### DATA FOR THIS EXERCISE
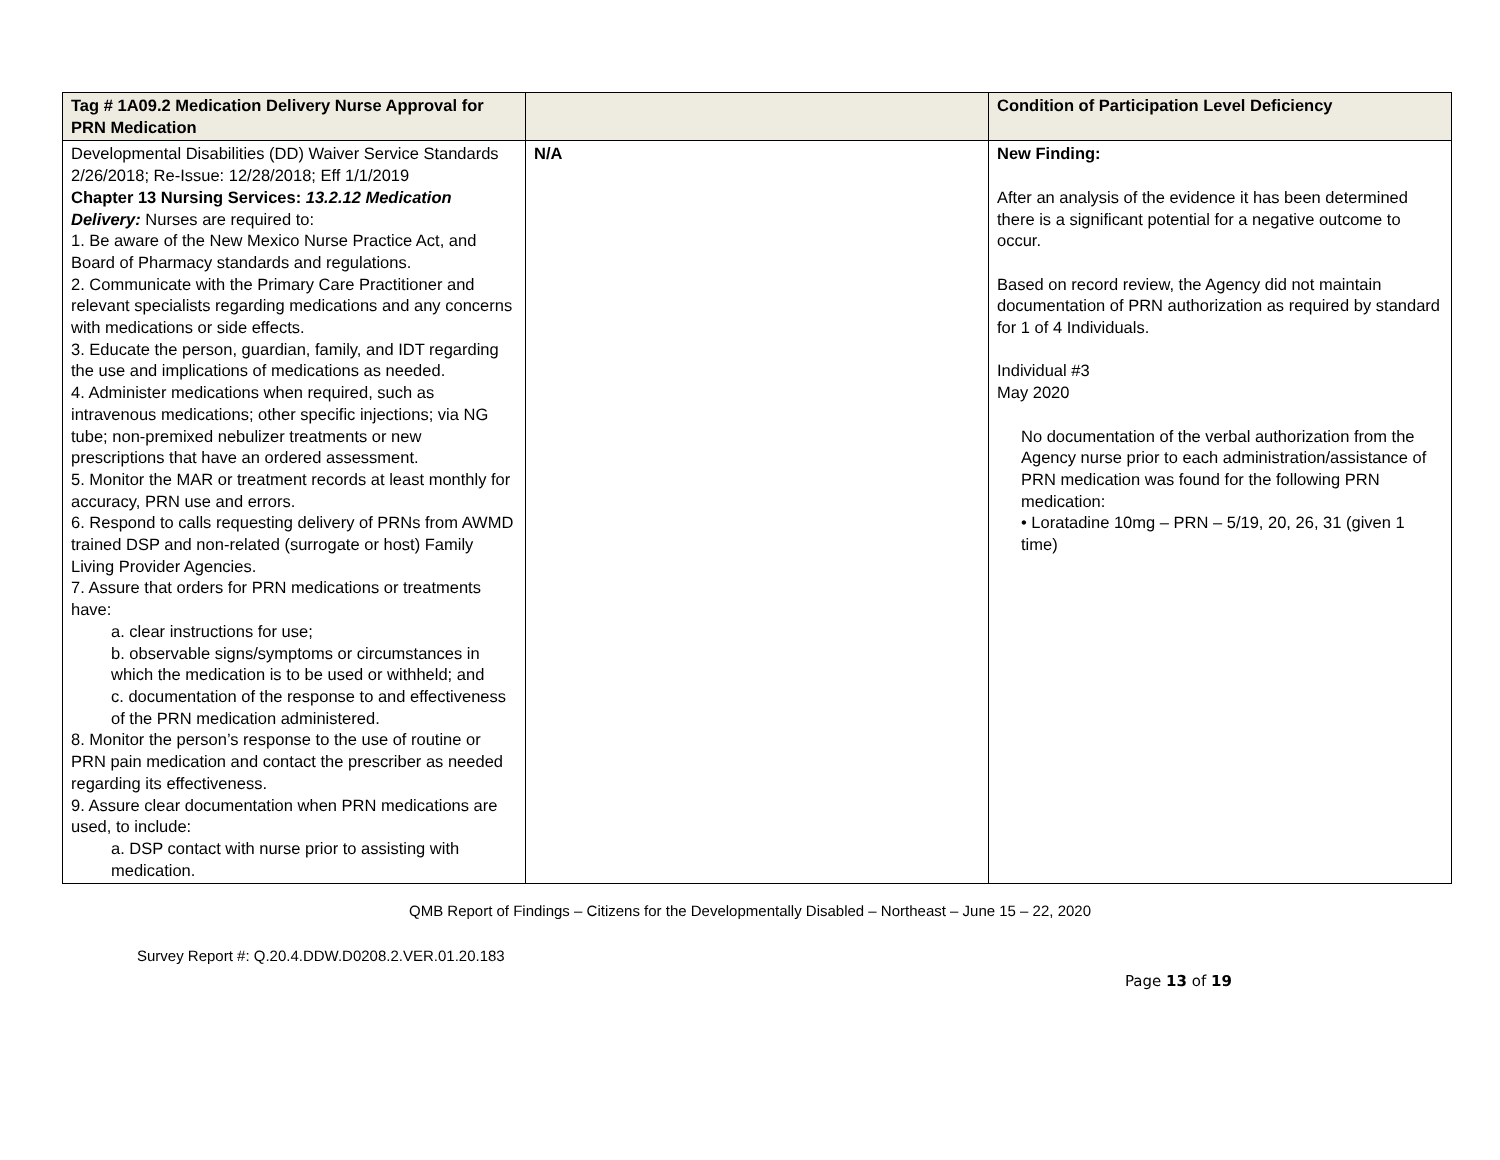| Tag # 1A09.2 Medication Delivery Nurse Approval for PRN Medication | | Condition of Participation Level Deficiency |
| --- | --- | --- |
| Developmental Disabilities (DD) Waiver Service Standards 2/26/2018; Re-Issue: 12/28/2018; Eff 1/1/2019 Chapter 13 Nursing Services: 13.2.12 Medication Delivery: Nurses are required to: 1. Be aware of the New Mexico Nurse Practice Act, and Board of Pharmacy standards and regulations. 2. Communicate with the Primary Care Practitioner and relevant specialists regarding medications and any concerns with medications or side effects. 3. Educate the person, guardian, family, and IDT regarding the use and implications of medications as needed. 4. Administer medications when required, such as intravenous medications; other specific injections; via NG tube; non-premixed nebulizer treatments or new prescriptions that have an ordered assessment. 5. Monitor the MAR or treatment records at least monthly for accuracy, PRN use and errors. 6. Respond to calls requesting delivery of PRNs from AWMD trained DSP and non-related (surrogate or host) Family Living Provider Agencies. 7. Assure that orders for PRN medications or treatments have: a. clear instructions for use; b. observable signs/symptoms or circumstances in which the medication is to be used or withheld; and c. documentation of the response to and effectiveness of the PRN medication administered. 8. Monitor the person’s response to the use of routine or PRN pain medication and contact the prescriber as needed regarding its effectiveness. 9. Assure clear documentation when PRN medications are used, to include: a. DSP contact with nurse prior to assisting with medication. | N/A | New Finding: After an analysis of the evidence it has been determined there is a significant potential for a negative outcome to occur. Based on record review, the Agency did not maintain documentation of PRN authorization as required by standard for 1 of 4 Individuals. Individual #3 May 2020 No documentation of the verbal authorization from the Agency nurse prior to each administration/assistance of PRN medication was found for the following PRN medication: • Loratadine 10mg – PRN – 5/19, 20, 26, 31 (given 1 time) |
QMB Report of Findings – Citizens for the Developmentally Disabled – Northeast – June 15 – 22, 2020
Survey Report #: Q.20.4.DDW.D0208.2.VER.01.20.183
Page 13 of 19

### PROMPT
Please find every line in the records that contains the word "Report", and copy it out.

### FINAL ANSWER
QMB Report of Findings – Citizens for the Developmentally Disabled – Northeast – June 15 – 22, 2020
Survey Report #: Q.20.4.DDW.D0208.2.VER.01.20.183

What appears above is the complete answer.